What to do >> Retype the records word for word, from the very start through the line that contains "Bolzenschneider nicht auf dem Boden", and include that line.

Record extracts >>
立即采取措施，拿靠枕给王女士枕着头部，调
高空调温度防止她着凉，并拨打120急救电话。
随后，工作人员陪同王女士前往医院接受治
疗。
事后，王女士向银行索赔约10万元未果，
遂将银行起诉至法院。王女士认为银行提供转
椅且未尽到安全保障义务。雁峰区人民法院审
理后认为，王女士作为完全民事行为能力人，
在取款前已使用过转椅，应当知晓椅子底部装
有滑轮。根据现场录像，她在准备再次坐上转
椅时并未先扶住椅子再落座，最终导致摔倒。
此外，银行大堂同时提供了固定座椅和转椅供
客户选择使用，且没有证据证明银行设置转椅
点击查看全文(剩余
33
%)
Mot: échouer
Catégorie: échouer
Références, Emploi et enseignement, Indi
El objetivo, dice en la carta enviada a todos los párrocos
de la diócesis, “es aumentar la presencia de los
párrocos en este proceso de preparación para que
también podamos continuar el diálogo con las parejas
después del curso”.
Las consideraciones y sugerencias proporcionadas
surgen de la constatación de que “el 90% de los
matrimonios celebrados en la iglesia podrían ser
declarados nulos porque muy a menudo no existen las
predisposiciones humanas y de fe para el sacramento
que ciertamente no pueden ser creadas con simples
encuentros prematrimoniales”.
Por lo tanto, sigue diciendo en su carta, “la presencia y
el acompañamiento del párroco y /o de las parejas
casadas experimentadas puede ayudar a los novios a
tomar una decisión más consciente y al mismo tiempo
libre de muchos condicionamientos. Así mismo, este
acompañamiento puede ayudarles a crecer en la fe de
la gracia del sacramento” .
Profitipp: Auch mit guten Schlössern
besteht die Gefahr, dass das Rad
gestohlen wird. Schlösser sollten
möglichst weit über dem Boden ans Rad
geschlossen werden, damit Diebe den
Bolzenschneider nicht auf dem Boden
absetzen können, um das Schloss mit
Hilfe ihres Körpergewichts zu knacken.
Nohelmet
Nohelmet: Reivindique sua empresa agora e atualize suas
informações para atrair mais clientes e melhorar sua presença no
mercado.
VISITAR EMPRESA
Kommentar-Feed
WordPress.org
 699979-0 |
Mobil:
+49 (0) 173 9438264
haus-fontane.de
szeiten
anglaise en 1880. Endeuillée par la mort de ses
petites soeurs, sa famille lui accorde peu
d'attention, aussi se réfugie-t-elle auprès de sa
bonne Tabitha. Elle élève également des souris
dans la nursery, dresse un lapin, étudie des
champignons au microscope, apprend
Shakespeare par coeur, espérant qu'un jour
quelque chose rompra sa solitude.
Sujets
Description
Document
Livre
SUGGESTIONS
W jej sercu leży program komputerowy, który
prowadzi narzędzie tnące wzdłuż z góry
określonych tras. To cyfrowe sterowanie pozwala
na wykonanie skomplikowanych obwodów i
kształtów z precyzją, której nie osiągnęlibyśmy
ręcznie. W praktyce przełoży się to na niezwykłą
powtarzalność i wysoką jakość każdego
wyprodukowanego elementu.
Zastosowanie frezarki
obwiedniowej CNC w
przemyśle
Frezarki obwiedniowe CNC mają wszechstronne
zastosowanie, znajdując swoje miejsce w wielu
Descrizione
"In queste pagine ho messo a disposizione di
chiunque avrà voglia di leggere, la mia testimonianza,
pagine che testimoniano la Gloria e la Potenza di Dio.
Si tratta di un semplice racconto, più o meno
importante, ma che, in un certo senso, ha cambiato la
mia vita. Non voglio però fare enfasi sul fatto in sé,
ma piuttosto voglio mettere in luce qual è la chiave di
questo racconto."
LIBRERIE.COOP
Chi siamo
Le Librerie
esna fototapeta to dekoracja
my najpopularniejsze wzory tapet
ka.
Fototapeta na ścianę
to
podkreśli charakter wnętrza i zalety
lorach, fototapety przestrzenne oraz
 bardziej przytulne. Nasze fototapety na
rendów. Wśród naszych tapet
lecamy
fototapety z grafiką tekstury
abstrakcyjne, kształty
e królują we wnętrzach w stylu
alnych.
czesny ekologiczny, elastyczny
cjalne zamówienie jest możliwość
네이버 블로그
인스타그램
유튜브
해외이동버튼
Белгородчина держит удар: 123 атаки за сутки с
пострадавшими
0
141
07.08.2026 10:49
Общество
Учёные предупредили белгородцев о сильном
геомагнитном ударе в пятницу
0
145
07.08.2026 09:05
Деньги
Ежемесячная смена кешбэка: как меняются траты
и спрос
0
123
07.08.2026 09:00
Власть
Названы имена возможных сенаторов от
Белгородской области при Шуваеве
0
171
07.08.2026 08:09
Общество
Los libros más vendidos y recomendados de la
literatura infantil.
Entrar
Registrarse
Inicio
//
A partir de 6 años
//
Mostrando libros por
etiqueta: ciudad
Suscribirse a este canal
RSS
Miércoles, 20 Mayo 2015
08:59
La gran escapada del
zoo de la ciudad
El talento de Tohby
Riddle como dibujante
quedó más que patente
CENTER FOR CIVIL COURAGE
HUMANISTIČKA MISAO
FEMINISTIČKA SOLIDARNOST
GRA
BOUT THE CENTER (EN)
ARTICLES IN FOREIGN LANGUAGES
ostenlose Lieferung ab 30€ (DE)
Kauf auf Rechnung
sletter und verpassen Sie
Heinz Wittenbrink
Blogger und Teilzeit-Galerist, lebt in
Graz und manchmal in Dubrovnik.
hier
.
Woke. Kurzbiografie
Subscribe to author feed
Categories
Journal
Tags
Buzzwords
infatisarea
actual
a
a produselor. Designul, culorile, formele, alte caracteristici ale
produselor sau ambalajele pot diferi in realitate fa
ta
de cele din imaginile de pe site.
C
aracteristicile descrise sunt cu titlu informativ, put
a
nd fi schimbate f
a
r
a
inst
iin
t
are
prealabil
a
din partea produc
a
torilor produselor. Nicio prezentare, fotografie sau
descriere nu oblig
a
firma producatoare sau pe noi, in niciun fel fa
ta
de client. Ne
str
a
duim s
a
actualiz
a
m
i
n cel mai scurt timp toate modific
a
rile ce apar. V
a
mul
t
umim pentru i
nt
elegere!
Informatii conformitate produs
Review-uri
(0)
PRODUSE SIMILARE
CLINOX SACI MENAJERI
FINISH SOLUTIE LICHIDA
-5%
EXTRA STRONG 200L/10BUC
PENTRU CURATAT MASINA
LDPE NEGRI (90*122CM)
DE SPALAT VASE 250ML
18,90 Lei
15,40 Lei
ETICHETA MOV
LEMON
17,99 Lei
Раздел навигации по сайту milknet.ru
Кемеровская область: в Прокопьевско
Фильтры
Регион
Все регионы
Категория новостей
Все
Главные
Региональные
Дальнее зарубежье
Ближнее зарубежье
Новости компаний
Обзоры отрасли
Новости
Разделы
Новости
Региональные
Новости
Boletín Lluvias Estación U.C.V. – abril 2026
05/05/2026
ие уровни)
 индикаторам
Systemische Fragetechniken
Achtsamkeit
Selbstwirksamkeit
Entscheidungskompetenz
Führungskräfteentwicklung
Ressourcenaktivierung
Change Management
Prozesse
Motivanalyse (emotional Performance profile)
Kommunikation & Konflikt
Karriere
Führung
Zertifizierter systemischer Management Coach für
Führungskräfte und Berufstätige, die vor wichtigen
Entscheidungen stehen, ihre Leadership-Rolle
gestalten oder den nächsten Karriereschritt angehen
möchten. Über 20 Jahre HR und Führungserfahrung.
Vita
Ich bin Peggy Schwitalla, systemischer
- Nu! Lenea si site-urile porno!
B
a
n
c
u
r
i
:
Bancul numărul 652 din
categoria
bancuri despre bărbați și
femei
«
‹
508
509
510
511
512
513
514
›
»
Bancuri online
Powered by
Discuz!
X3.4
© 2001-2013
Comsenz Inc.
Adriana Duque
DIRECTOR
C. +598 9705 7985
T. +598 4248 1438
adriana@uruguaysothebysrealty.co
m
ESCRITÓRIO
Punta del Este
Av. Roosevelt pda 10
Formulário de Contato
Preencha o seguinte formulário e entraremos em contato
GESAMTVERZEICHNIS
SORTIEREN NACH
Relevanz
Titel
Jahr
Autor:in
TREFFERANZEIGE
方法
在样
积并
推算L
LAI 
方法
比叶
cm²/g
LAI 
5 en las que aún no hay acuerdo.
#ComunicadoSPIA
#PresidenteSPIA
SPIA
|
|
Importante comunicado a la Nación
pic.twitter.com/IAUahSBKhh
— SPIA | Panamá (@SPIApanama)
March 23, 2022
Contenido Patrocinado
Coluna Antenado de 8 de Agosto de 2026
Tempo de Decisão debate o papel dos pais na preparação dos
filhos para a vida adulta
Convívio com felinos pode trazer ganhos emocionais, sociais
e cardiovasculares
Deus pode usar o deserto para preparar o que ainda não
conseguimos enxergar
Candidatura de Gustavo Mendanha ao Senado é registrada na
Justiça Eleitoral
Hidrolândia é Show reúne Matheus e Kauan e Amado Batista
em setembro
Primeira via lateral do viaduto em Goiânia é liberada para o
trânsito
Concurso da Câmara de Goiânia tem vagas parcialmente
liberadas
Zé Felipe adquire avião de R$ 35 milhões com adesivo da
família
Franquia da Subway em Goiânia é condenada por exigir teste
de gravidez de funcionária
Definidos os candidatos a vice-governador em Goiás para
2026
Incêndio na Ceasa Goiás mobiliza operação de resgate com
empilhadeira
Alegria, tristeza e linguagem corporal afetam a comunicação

Result >>
立即采取措施，拿靠枕给王女士枕着头部，调
高空调温度防止她着凉，并拨打120急救电话。
随后，工作人员陪同王女士前往医院接受治
疗。
事后，王女士向银行索赔约10万元未果，
遂将银行起诉至法院。王女士认为银行提供转
椅且未尽到安全保障义务。雁峰区人民法院审
理后认为，王女士作为完全民事行为能力人，
在取款前已使用过转椅，应当知晓椅子底部装
有滑轮。根据现场录像，她在准备再次坐上转
椅时并未先扶住椅子再落座，最终导致摔倒。
此外，银行大堂同时提供了固定座椅和转椅供
客户选择使用，且没有证据证明银行设置转椅
点击查看全文(剩余
33
%)
Mot: échouer
Catégorie: échouer
Références, Emploi et enseignement, Indi
El objetivo, dice en la carta enviada a todos los párrocos
de la diócesis, “es aumentar la presencia de los
párrocos en este proceso de preparación para que
también podamos continuar el diálogo con las parejas
después del curso”.
Las consideraciones y sugerencias proporcionadas
surgen de la constatación de que “el 90% de los
matrimonios celebrados en la iglesia podrían ser
declarados nulos porque muy a menudo no existen las
predisposiciones humanas y de fe para el sacramento
que ciertamente no pueden ser creadas con simples
encuentros prematrimoniales”.
Por lo tanto, sigue diciendo en su carta, “la presencia y
el acompañamiento del párroco y /o de las parejas
casadas experimentadas puede ayudar a los novios a
tomar una decisión más consciente y al mismo tiempo
libre de muchos condicionamientos. Así mismo, este
acompañamiento puede ayudarles a crecer en la fe de
la gracia del sacramento” .
Profitipp: Auch mit guten Schlössern
besteht die Gefahr, dass das Rad
gestohlen wird. Schlösser sollten
möglichst weit über dem Boden ans Rad
geschlossen werden, damit Diebe den
Bolzenschneider nicht auf dem Boden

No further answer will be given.